I can’t begin to tell you how much I’ve needed a day with limited pre-planned meetings to come in and knock out a to-do list that seems to only grow. Today was supposed to be that day. My red pencil is literally still sitting where it was when I walked into the office, with nothing crossed off, my day totally derailed by Team Dolan’s choice to rename his baseball franchise, the Cleveland Guardians.
To be clear, I have no objection to the need for a name change, even as iconic as Chief Wahoo’s face inevitably is. I still remember the old statue of Chief Wahoo mid-swing over Gate D at Municipal Stadium as a kid. In the late ’80s (before Major League did more for a city, sport, or franchise than any other movie, ever), it wasn’t uncommon to attend an Indians game with 3,500 of your closest friends in an eerily quiet monstrosity of a stadium. According to Baseball Almanac, the average attendance from 1986 to 1992 was somewhere around 15,000. No chance. Clearly the beginning of the “paid attendance” figures.
Since tickets weren’t exactly hard to come by, we did sit five rows deep behind the visitor’s on-deck circle in the shadows of a mammoth of a human being named Frank Thomas during his rookie season; I’m guessing I was in 5th grade. And since security wasn’t exactly Pentagon standards, we also walked out of the stadium one night with Ken Griffey and Ken Griffey Jr. as if we were both looking for the same cab. My family will remember, The Kid wouldn’t even sign an autograph for my sister, and told me he only had time for a picture (text me and I’ll show you the pic)…and then we took at least another 200 steps together. Where were those “Guardians” that night?
I liked the idea of the Cleveland Naps, even the Cleveland Lajoie’s, or Fellers. The city would have hopped on the Fellers for sure. It doesn’t end in “-dians”, which clearly looks intentional, but the Cleveland Doby’s even sounds better. Cleveland Spiders would have been my pick, a nod to one of the original nicknames of the city’s professional baseball clubs, and a more formidable mascot option.
I immediately sent a group text to our travel baseball coaches and the best response yet was, “we sound like a Marvel comic book.” Hard to argue. I can already picture Iron Man’s mask on an oversized baseball as the mascot. Are those wings coming off your “G”? Are you flying somewhere? Certainly not to the top of division standings anytime soon with Detroit slowly creeping back into the picture.

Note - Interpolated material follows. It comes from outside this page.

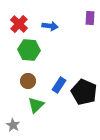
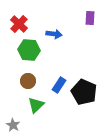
blue arrow: moved 4 px right, 8 px down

Could not have been the Rockers, a name jinxed by a crumbled WNBA team. The Cleveland Baseball Team would have been a mockery too, i.e. The Washington Football Club. And why’d they use Tom Hanks to do the promo intro? Dennis Haysbert couldn’t get a day off from Allstate? For God’s sake, he was Cerrano! There’s a whole cast of characters from Major League that would have been much more suited, voices plenty recognizable to deliver the message.
This is still fresh… pundits are already hopping all over this one today. As if the team needed another reason for people to mock them.
Maybe we’re banking on increased merchandise sales to help with the, “we can’t afford the big-name players in a small market” argument. Then again, perhaps the Erie Warriors fan club could borrow the protest tactics of the Nordecke to properly stage a revolt! (I can’t take credit for that one either, someone else already said it.)